▸ **REQUEST**: Write the lines below out exactly, dropping each picture.

▸ **LISTED RECORDS**:
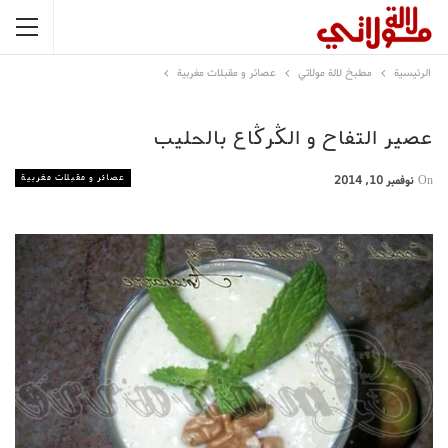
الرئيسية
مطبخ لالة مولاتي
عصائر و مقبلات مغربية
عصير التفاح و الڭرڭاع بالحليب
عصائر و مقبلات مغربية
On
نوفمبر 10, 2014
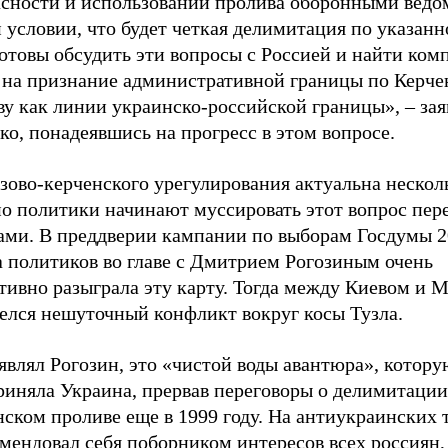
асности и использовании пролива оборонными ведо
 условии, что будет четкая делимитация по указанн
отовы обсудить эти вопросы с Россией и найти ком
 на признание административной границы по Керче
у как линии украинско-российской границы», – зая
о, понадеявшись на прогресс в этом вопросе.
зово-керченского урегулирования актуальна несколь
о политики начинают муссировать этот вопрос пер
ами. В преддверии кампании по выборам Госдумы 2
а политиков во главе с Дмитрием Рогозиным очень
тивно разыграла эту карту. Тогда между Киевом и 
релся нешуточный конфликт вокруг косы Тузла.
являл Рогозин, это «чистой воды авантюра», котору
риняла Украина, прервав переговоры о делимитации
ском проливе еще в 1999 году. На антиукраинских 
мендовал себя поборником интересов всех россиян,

▸ **ANSWER SECTION**:
الرئيسية
مطبخ لالة مولاتي
عصائر و مقبلات مغربية
عصير التفاح و الڭرڭاع بالحليب
عصائر و مقبلات مغربية
On
نوفمبر 10, 2014
асности и использовании пролива оборонными ведо
 условии, что будет четкая делимитация по указанн
отовы обсудить эти вопросы с Россией и найти ком
 на признание административной границы по Керче
у как линии украинско-российской границы», – зая
о, понадеявшись на прогресс в этом вопросе.
зово-керченского урегулирования актуальна несколь
о политики начинают муссировать этот вопрос пер
ами. В преддверии кампании по выборам Госдумы 2
а политиков во главе с Дмитрием Рогозиным очень
тивно разыграла эту карту. Тогда между Киевом и 
релся нешуточный конфликт вокруг косы Тузла.
являл Рогозин, это «чистой воды авантюра», котору
риняла Украина, прервав переговоры о делимитации
ском проливе еще в 1999 году. На антиукраинских 
мендовал себя поборником интересов всех россиян,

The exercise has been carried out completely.